Pricing aside (that is a whole other subject for another day), the internet is an area where fear often overshadows the opportunity.

Social media, for example, opens up direct customer interaction and opportunities for expanding your shop’s reach far beyond your local area cheaply and effectively. E-commerce websites have never been easier to produce in-house (the recent rise in easy-to-manage Headless Commerce packages is also worth watching) and, especially for those of us who don’t have a large local market, they offer a fairly simple solution to growing revenue with the right product offering.

But what of that pesky online competition?

They’re not so pesky if you flip the way you view them. I know this will be seen by many as controversial so please read this in the way it is intended – as something to provoke thought, nothing more.

Direct to consumer brands are potentially helping to grow the overall market through their marketing and profile. Often, the public only finds out about some of the smaller brands on the market and which you may have in your shop through the marketing efforts of the big online stores.

However, pricing aside, we as the IBDs of the UK have a secret weapon that the big onlines don’t have.

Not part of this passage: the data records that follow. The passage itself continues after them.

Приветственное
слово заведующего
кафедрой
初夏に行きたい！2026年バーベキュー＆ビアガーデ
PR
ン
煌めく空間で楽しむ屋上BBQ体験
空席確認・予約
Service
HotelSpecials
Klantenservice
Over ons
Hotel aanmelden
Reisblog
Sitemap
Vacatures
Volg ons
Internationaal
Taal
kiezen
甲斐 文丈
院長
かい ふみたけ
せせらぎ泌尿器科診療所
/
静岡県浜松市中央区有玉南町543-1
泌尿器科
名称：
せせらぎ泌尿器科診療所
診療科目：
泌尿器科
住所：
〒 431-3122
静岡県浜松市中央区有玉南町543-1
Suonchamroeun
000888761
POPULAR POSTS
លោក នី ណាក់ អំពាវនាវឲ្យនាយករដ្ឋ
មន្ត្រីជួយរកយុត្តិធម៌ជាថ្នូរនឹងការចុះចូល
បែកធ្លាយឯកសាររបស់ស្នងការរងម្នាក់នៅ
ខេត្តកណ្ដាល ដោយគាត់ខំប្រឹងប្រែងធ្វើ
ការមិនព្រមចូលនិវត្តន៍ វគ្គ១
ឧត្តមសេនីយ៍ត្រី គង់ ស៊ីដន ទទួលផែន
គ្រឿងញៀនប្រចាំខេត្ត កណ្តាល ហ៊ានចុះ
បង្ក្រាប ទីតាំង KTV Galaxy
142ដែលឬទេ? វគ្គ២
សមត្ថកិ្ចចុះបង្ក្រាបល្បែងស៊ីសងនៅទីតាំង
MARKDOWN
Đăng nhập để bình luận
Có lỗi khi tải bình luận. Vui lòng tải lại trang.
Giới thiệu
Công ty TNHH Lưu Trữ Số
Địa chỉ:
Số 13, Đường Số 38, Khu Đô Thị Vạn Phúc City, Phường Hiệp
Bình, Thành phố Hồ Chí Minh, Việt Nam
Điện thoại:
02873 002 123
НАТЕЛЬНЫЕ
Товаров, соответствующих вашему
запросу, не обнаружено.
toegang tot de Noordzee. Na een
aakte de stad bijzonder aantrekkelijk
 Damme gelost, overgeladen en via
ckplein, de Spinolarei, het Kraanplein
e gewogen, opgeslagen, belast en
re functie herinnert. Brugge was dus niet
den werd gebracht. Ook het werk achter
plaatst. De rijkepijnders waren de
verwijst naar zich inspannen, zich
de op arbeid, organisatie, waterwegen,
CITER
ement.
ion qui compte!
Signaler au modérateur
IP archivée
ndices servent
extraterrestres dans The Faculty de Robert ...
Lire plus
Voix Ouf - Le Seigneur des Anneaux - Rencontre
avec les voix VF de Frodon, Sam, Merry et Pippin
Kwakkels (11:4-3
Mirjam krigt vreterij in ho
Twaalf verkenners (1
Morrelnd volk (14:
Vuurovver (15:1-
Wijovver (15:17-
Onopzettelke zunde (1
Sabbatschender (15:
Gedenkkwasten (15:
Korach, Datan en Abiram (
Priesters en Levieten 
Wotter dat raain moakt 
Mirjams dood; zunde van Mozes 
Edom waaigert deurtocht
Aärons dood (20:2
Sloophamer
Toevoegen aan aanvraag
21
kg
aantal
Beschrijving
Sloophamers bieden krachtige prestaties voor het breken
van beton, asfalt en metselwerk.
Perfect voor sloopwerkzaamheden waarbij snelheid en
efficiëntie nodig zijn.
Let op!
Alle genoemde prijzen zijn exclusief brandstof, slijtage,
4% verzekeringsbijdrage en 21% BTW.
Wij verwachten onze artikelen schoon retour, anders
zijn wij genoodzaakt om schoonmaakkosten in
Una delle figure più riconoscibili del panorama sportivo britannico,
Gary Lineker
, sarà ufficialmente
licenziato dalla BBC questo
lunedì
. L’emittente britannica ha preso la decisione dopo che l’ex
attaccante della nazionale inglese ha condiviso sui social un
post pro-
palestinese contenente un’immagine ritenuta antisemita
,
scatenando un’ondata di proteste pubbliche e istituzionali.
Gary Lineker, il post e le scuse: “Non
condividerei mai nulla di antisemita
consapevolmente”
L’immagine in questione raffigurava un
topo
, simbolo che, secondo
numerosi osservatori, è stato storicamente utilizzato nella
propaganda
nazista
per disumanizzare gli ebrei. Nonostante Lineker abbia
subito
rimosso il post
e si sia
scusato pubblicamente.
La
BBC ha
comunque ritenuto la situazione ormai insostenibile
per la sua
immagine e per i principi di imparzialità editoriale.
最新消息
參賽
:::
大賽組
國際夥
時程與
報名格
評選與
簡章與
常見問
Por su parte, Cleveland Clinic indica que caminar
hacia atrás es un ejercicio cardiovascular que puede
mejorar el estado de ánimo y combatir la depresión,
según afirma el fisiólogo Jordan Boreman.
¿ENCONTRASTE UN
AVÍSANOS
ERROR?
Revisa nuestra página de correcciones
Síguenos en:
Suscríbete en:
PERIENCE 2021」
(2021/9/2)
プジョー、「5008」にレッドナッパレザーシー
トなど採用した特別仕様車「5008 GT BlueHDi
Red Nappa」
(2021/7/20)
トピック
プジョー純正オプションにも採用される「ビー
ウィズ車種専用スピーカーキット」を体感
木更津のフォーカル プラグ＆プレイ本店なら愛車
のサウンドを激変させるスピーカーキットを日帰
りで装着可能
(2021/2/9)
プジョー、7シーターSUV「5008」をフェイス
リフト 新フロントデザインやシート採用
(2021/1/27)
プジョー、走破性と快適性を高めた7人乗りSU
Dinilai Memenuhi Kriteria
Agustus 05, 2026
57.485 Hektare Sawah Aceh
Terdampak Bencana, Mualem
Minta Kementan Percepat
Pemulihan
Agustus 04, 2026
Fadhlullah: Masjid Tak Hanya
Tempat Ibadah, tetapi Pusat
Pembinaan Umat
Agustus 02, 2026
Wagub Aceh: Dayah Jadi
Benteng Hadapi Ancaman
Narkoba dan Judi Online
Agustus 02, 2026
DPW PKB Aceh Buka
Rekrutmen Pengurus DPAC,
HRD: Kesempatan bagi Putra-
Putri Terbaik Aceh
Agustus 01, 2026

We have a store. We have specialists to talk to consumers face to face and we can offer the ability to try out the products for size, test ride etc. A lot of online brands value this.

For example, go to any bike show or large cycling festival and you will likely see the online brands in heavy attendance as they know the power of speaking personally to our joint consumer. We have this power 365. Use it. Be a hybrid of the two – online and offline. Work with the online brands as opposed to against them and who knows where it will take us and the industry we love.

Is hybrid retail the future? You decide.

This feature was published in the April edition of BikeBiz.